■ What you have to do:
In this exercise, the entries below include pictures. Repeat exactly the lines from the line with "right elbow: (812, 379)" to the line with "left hip: (2, 178)", including both, but without the pictures.

Stored dataset items
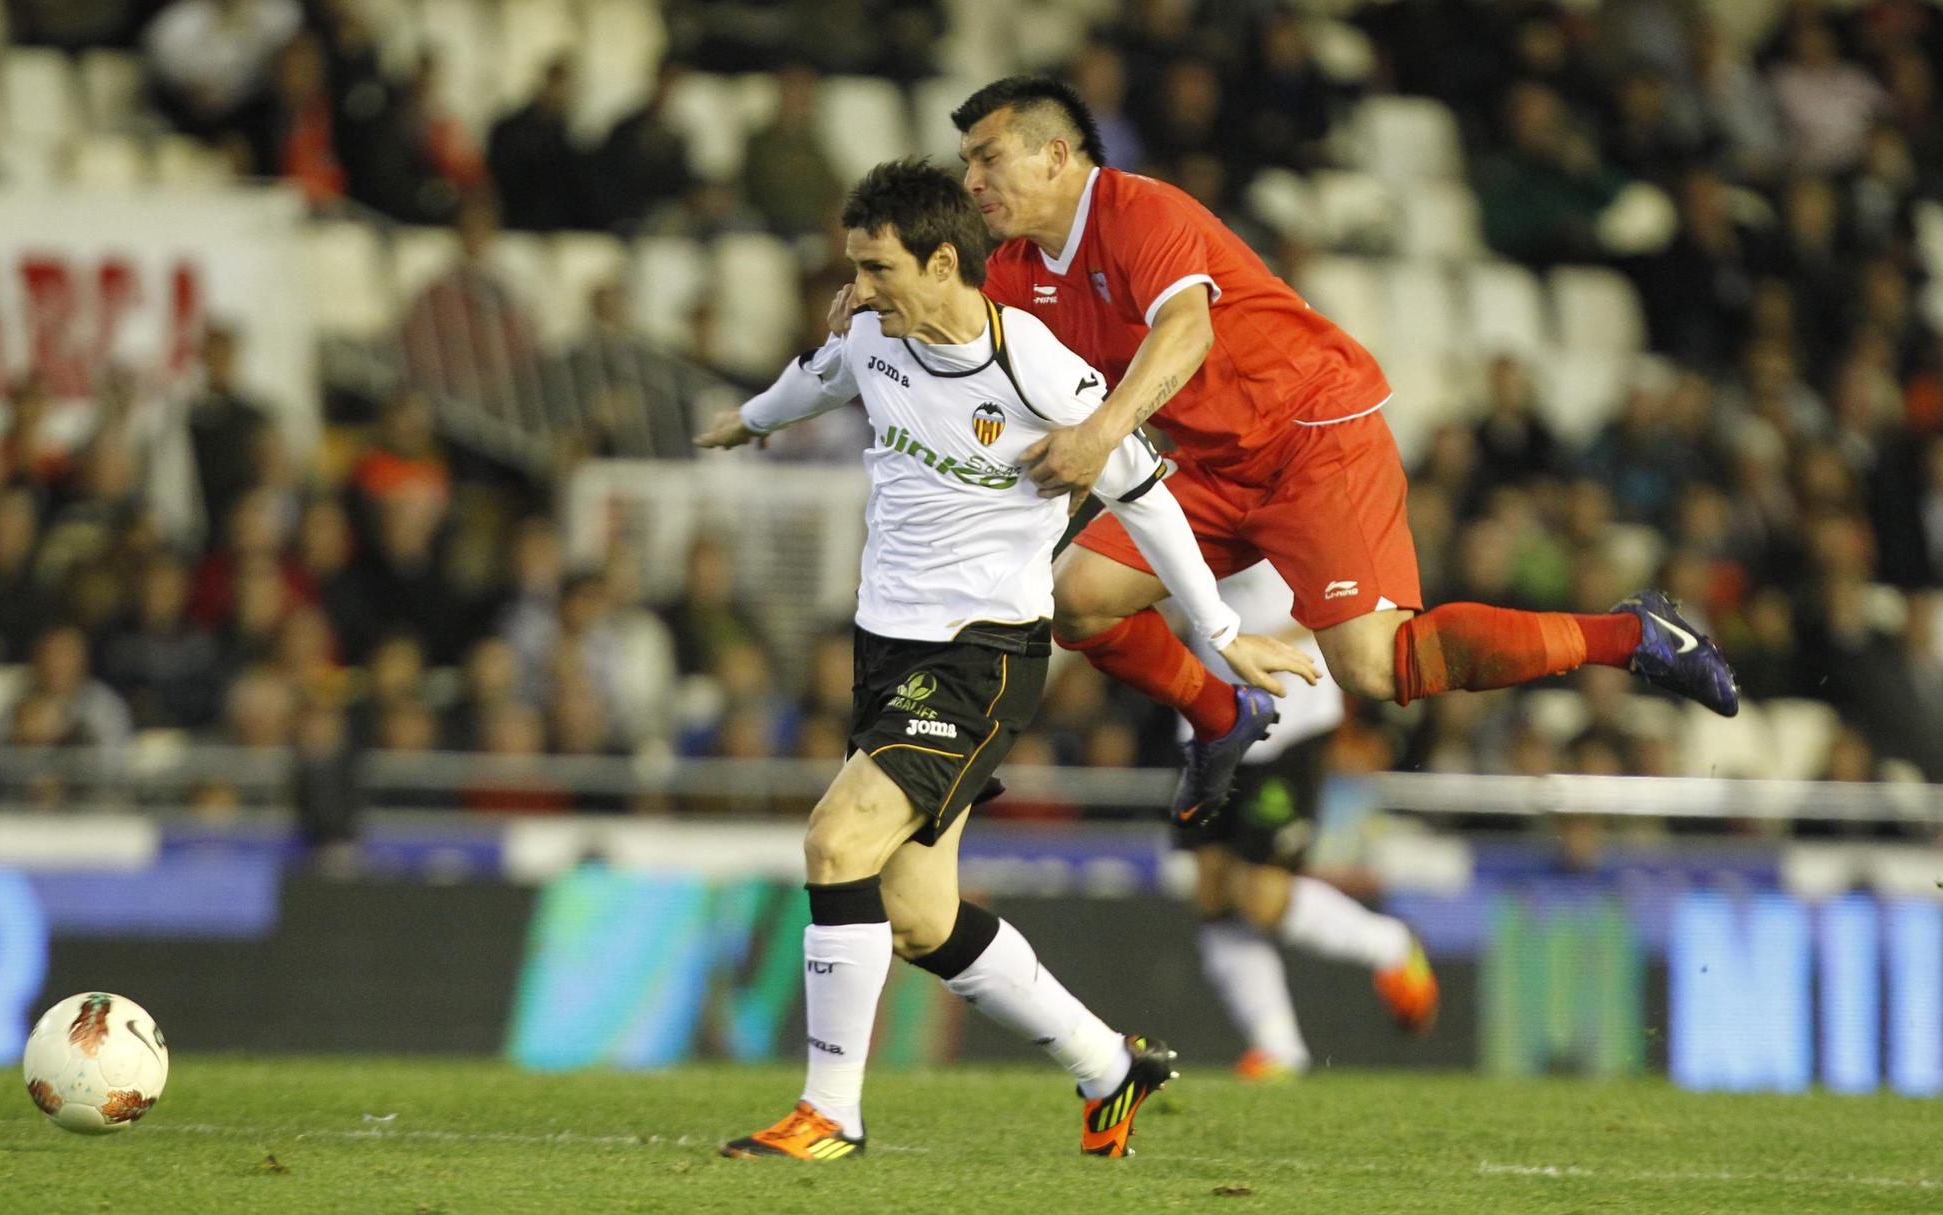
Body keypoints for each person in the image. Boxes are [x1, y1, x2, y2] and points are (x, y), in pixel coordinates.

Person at [694, 159, 1319, 1161]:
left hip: (978, 658)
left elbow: (1144, 494)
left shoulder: (1034, 368)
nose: (858, 287)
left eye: (876, 267)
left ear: (944, 262)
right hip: (886, 648)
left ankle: (830, 1116)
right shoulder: (871, 334)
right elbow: (812, 379)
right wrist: (746, 423)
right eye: (852, 266)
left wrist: (1216, 630)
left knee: (834, 842)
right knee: (917, 919)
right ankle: (1109, 1066)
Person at [923, 76, 1737, 830]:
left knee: (1376, 670)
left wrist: (1100, 437)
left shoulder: (1142, 211)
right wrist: (874, 303)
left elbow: (1187, 328)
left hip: (1316, 437)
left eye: (988, 158)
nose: (973, 182)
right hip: (1214, 464)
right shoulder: (1020, 269)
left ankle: (1635, 637)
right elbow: (947, 321)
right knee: (1081, 601)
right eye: (966, 164)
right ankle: (1221, 715)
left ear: (1055, 154)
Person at [1176, 562, 1437, 1080]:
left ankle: (1390, 945)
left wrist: (1259, 639)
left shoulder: (1301, 496)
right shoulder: (1180, 488)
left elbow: (1365, 600)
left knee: (1260, 894)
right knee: (1210, 888)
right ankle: (1278, 1049)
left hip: (1288, 718)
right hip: (1204, 711)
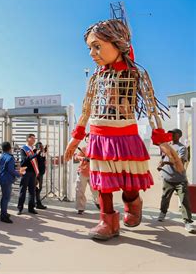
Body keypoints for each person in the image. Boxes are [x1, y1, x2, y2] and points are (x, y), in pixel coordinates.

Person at [64, 19, 183, 241]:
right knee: (102, 184)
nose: (92, 53)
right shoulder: (96, 77)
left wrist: (162, 140)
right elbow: (86, 110)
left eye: (97, 46)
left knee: (129, 182)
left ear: (118, 43)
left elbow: (151, 108)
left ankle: (133, 202)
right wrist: (76, 138)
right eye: (90, 47)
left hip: (125, 135)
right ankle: (107, 221)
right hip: (99, 137)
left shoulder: (137, 73)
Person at [157, 129, 195, 233]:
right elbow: (163, 158)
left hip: (180, 179)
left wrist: (165, 163)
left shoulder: (182, 148)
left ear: (178, 135)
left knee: (184, 200)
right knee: (165, 197)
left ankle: (188, 222)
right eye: (170, 133)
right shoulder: (166, 146)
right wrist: (161, 164)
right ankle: (162, 213)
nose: (170, 135)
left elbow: (180, 161)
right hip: (167, 178)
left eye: (173, 134)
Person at [0, 142, 26, 223]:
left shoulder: (2, 156)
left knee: (4, 197)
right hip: (7, 179)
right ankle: (3, 216)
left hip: (2, 178)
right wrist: (19, 174)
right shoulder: (10, 158)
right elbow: (11, 170)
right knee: (6, 198)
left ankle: (3, 213)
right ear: (10, 148)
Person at [74, 135, 99, 214]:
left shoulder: (98, 149)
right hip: (82, 171)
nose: (89, 139)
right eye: (88, 137)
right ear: (86, 139)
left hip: (94, 173)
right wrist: (83, 158)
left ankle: (98, 203)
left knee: (96, 190)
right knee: (79, 190)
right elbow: (76, 157)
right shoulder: (84, 149)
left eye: (91, 137)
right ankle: (80, 208)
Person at [17, 134, 39, 215]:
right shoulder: (23, 149)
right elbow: (23, 161)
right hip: (26, 172)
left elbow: (36, 160)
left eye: (34, 138)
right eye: (32, 138)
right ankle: (20, 208)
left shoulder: (33, 149)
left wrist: (42, 153)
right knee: (23, 190)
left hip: (33, 172)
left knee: (32, 191)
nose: (34, 140)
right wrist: (35, 154)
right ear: (28, 139)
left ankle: (31, 208)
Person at [35, 142, 47, 210]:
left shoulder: (40, 154)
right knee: (37, 188)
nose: (42, 148)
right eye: (40, 146)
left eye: (42, 146)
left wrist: (44, 151)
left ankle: (37, 202)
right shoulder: (36, 154)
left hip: (41, 173)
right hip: (37, 173)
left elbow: (43, 160)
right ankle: (38, 203)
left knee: (39, 188)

■ Exercise answer:
right elbow: (812, 379)
right wrist: (746, 423)
right eye: (852, 266)
left wrist: (1216, 630)
left knee: (834, 842)
right knee: (917, 919)
right ankle: (1109, 1066)
Person at [923, 76, 1737, 830]:
left knee: (1376, 670)
left wrist: (1100, 437)
left shoulder: (1142, 211)
right wrist: (874, 303)
left elbow: (1187, 328)
left hip: (1316, 437)
left eye: (988, 158)
nose: (973, 182)
right hip: (1214, 464)
right shoulder: (1020, 269)
left ankle: (1635, 637)
right elbow: (947, 321)
right knee: (1081, 601)
right eye: (966, 164)
right ankle: (1221, 715)
left ear: (1055, 154)
Person at [1176, 562, 1437, 1080]:
left ankle: (1390, 945)
left wrist: (1259, 639)
left shoulder: (1301, 496)
right shoulder: (1180, 488)
left elbow: (1365, 600)
left knee: (1260, 894)
right knee: (1210, 888)
right ankle: (1278, 1049)
left hip: (1288, 718)
right hip: (1204, 711)
Body keypoints for each person in the image. Boxes are [x1, y1, x2, y2] and points are (x, y), in pixel coordinates.

Person at [64, 19, 183, 241]:
right knee: (102, 184)
nose: (92, 53)
right shoulder: (96, 77)
left wrist: (162, 140)
right elbow: (86, 110)
left eye: (97, 46)
left knee: (129, 182)
left ear: (118, 43)
left elbow: (151, 108)
left ankle: (133, 202)
right wrist: (76, 138)
right eye: (90, 47)
left hip: (125, 135)
right ankle: (107, 221)
right hip: (99, 137)
left shoulder: (137, 73)
Person at [157, 129, 195, 233]:
right elbow: (163, 158)
left hip: (180, 179)
left wrist: (165, 163)
left shoulder: (182, 148)
left ear: (178, 135)
left knee: (184, 200)
right knee: (165, 197)
left ankle: (188, 222)
right eye: (170, 133)
right shoulder: (166, 146)
right wrist: (161, 164)
right ankle: (162, 213)
nose: (170, 135)
left elbow: (180, 161)
right hip: (167, 178)
left eye: (173, 134)
Person at [0, 142, 26, 223]:
left shoulder: (2, 156)
left knee: (4, 197)
right hip: (7, 179)
right ankle: (3, 216)
left hip: (2, 178)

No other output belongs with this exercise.